• READING PASSAGE:
○ ○ ○ ○

Stakeholder Process Revisions
During the Members Committee meeting, Chairman Mike Borgatti of Gabel Associates detailed several different initiatives to consider revising the stakeholder process, which had been a source of confusion.
First, he outlined an “academic” exercise being performed by Christina Simeone at the University of Pennsylvania’s Kleinman Center for Energy Policy. Earlier last week, Simeone sent a letter to the committee explaining that her Aug. 2 workshop is outside the stakeholder process and had been planned prior to the announcement at May’s committee meeting of similar initiatives within the stakeholder process. Simeone said she invited approximately 20 undisclosed PJM stakeholders that formed a “representative sample” of the membership and that “increasing the number of invitees risks distorting the representative sample and inhibiting in-depth group dialogue.” The chosen few will discuss “data analysis pertaining to PJM governance trends,” receive a presentation on the topic from Pennsylvania State University researchers and consider “a mock FERC-proposed rule on governance.”
Borgatti offered no endorsement of the workshop.
“I don’t control what Christina does. PJM doesn’t. I didn’t tell her I think this is a good idea,” he said. “In my opinion, this is exactly what it states to be: It’s an academic exercise.”
He assured members that the workshop wouldn’t be used to redesign the stakeholder process without their involvement and input.
PJM CEO Andy Ott echoed that view.
“I don’t believe her scholarship has any direct impact on what we’re going to do here,” he said.
The initiative within PJM will begin with a half-day discussion in late July to consider “target-rich opportunities to improve our process,” Borgatti said. He said the goal won’t be to fix any problems identified, but rather to decide whether they’re worth pursuing. The goal of the July session is to develop a recommended path forward that could be voted on at a future MC meeting.
Ott said he is aware of concerns about the stakeholder process and a “resignation” that nothing can be done to improve it.
“I think that feeling may not be the best situation,” he said.
“On the thorny issues, I think we do have opportunities to do better,” Tatum said, adding that collaboration will require opponents to not “immediately dig in their heels” and instead move forward without “preconceived notions.”
Stakeholders Approve Manual, Operational Changes
- Manual 11: Energy & Ancillary Services Market Operations. Revisions developed to modify how the RTO estimates the synchronized reserve maximums for Tier 1 units in response to stakeholder concerns about significant overestimations. (See “Synch Reserve Changes,” PJM Operating Committee Briefs: May 1, 2018.)
- Manual 6: Changes to address replacing terminated nodes that are part of FTR paths. These are changes to the manual only, so they will go into effect without a vote at the MC. (See “Modeling Node Changes,” PJM Market Implementation Committee Briefs: May 2, 2018.)
- Revisions to the confidentiality provisions of the OA to specify that PJM may share member confidential information with reliability entities in addition to NERC. (See “Stakeholders Approve Changes to Manuals, Operations,” PJM Markets and Reliability Committee Briefs: May 24, 2018.)
- Changes to the long-term FTR auction construct to correct current processes that allow participants to obtain the rights to congestion on transmission paths before the owners of the underlying auction revenue rights. The Monitor reiterated its opinion that the revisions are positive but don’t go far enough. (See “Long-term FTRs Undercut Annual FTRs,” PJM Market Implementation Committee Briefs: June 6, 2018.)

○ ○ ○ ○

[Pixel coordinate listings]
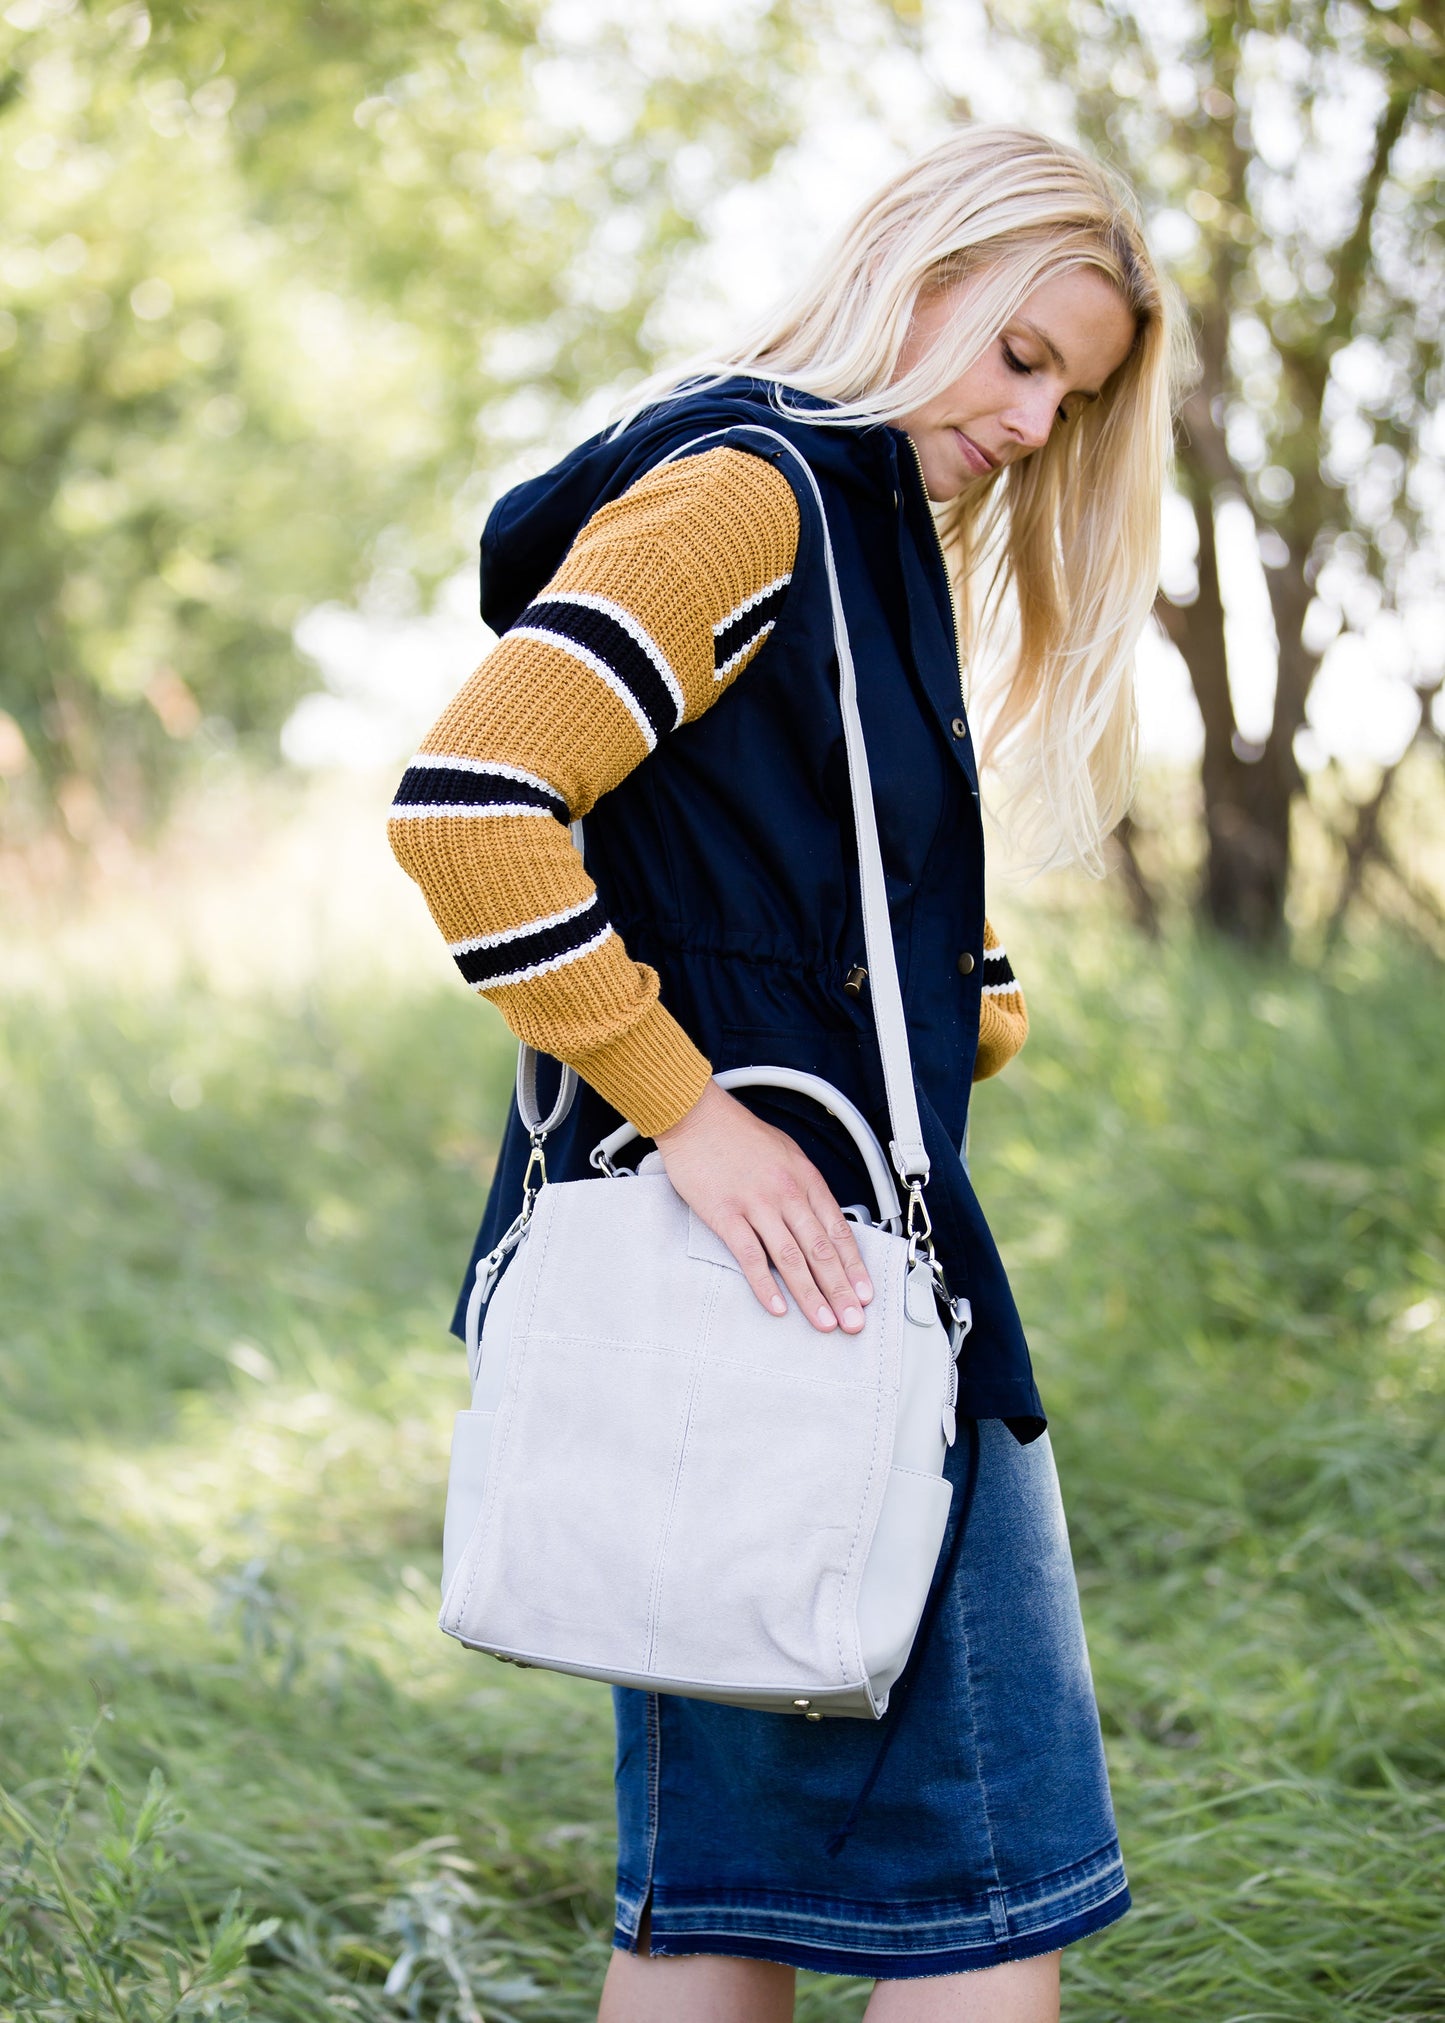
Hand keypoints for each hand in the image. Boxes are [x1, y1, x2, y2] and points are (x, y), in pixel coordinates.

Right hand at [654, 1079, 873, 1333]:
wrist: (696, 1116)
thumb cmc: (738, 1133)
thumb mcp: (786, 1151)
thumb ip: (804, 1186)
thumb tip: (821, 1218)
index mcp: (805, 1179)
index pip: (838, 1230)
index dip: (854, 1266)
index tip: (865, 1293)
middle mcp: (787, 1193)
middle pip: (821, 1250)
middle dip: (841, 1290)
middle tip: (854, 1321)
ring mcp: (757, 1204)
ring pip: (792, 1258)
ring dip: (812, 1295)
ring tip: (825, 1322)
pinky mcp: (726, 1215)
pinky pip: (751, 1256)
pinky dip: (765, 1284)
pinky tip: (778, 1306)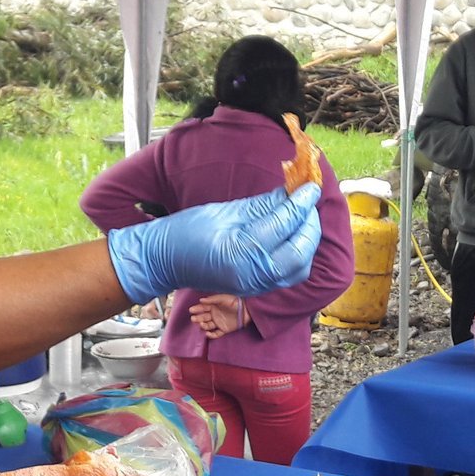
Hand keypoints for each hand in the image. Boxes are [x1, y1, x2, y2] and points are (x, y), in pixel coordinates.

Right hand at [106, 183, 321, 305]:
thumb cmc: (186, 231)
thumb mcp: (225, 211)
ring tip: (303, 217)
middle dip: (310, 224)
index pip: (284, 224)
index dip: (301, 203)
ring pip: (299, 267)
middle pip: (300, 251)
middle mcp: (252, 274)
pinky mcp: (255, 289)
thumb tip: (290, 191)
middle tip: (308, 201)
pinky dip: (298, 254)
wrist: (163, 261)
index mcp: (242, 251)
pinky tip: (293, 235)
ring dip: (307, 241)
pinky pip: (288, 274)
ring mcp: (255, 286)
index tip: (311, 186)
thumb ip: (262, 205)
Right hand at [190, 295, 243, 337]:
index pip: (203, 308)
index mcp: (214, 306)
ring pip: (208, 325)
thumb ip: (212, 299)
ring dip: (203, 326)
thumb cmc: (236, 301)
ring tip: (201, 324)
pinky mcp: (224, 329)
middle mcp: (215, 315)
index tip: (191, 310)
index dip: (197, 309)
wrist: (247, 310)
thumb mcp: (224, 298)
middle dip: (198, 318)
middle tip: (193, 319)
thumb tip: (201, 300)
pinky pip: (216, 333)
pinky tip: (207, 334)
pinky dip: (211, 335)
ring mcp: (219, 322)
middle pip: (203, 317)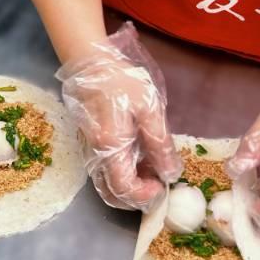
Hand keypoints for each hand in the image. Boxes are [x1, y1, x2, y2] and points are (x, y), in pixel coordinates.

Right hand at [56, 23, 182, 211]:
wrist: (89, 62)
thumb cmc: (120, 81)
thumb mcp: (148, 108)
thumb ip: (160, 143)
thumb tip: (171, 173)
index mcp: (110, 147)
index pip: (125, 188)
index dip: (145, 195)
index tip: (163, 184)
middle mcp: (95, 154)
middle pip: (112, 193)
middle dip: (137, 197)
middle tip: (159, 181)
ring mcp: (89, 148)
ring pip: (106, 183)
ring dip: (130, 185)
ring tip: (152, 166)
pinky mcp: (89, 141)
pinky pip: (104, 169)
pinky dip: (122, 173)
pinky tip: (139, 156)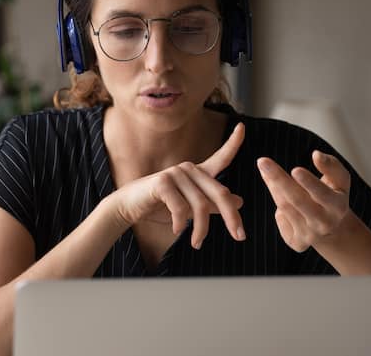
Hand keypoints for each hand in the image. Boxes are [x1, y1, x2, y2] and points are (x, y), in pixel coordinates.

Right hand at [113, 123, 246, 248]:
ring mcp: (176, 173)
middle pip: (220, 193)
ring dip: (201, 229)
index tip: (242, 126)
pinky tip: (177, 230)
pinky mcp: (162, 182)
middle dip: (232, 217)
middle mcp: (189, 169)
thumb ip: (213, 204)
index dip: (233, 142)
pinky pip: (181, 208)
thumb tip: (240, 201)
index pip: (220, 157)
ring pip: (200, 206)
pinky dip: (181, 223)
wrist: (128, 207)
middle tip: (239, 237)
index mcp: (197, 173)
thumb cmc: (158, 206)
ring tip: (197, 243)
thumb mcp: (190, 207)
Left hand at [257, 150, 350, 252]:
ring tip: (266, 168)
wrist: (333, 228)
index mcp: (338, 206)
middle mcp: (324, 223)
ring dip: (274, 186)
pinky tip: (283, 198)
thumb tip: (316, 155)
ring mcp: (309, 235)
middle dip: (279, 180)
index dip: (309, 182)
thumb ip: (331, 165)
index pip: (322, 193)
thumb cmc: (334, 196)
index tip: (295, 169)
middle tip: (263, 162)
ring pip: (285, 207)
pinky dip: (279, 205)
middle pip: (297, 200)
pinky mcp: (297, 242)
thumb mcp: (340, 179)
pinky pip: (281, 219)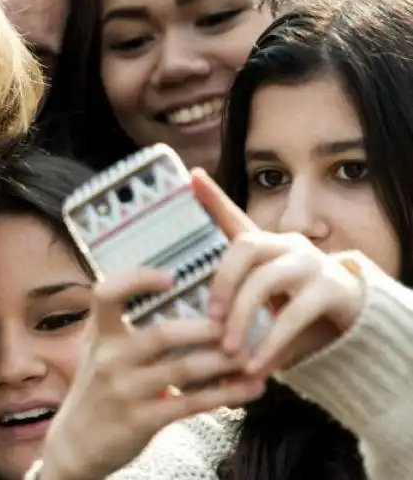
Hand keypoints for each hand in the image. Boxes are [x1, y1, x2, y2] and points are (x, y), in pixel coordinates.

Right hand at [40, 268, 264, 479]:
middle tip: (236, 323)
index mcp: (101, 335)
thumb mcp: (102, 353)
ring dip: (223, 362)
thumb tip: (183, 305)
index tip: (170, 277)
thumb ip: (129, 332)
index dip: (137, 280)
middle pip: (161, 334)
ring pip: (183, 369)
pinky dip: (225, 394)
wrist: (75, 445)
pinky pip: (190, 403)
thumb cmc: (97, 391)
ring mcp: (124, 390)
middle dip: (205, 328)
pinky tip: (249, 389)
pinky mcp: (140, 421)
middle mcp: (110, 358)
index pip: (106, 293)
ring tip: (251, 355)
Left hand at [191, 169, 365, 375]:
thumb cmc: (292, 303)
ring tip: (228, 350)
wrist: (350, 318)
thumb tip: (194, 329)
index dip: (213, 198)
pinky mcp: (331, 290)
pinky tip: (256, 366)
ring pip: (266, 280)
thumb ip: (231, 305)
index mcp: (266, 243)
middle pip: (245, 247)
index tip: (193, 178)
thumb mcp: (259, 300)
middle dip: (222, 282)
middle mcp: (288, 244)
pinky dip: (271, 344)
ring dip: (243, 317)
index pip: (235, 216)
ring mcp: (311, 263)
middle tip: (209, 319)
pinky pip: (294, 315)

○ ○ ○ ○

• WORK INSTRUCTIONS:
Can you rewrite the passage on PJM's stakeholder process starting with "He assured members" and going on through "future MC meeting.", replacing "workshop" with "seminar"? These records have no connection to the passage on PJM's stakeholder process.

• TASK RESPONSE:
He assured members that the seminar wouldn’t be used to redesign the stakeholder process without their involvement and input.
PJM CEO Andy Ott echoed that view.
“I don’t believe her scholarship has any direct impact on what we’re going to do here,” he said.
The initiative within PJM will begin with a half-day discussion in late July to consider “target-rich opportunities to improve our process,” Borgatti said. He said the goal won’t be to fix any problems identified, but rather to decide whether they’re worth pursuing. The goal of the July session is to develop a recommended path forward that could be voted on at a future MC meeting.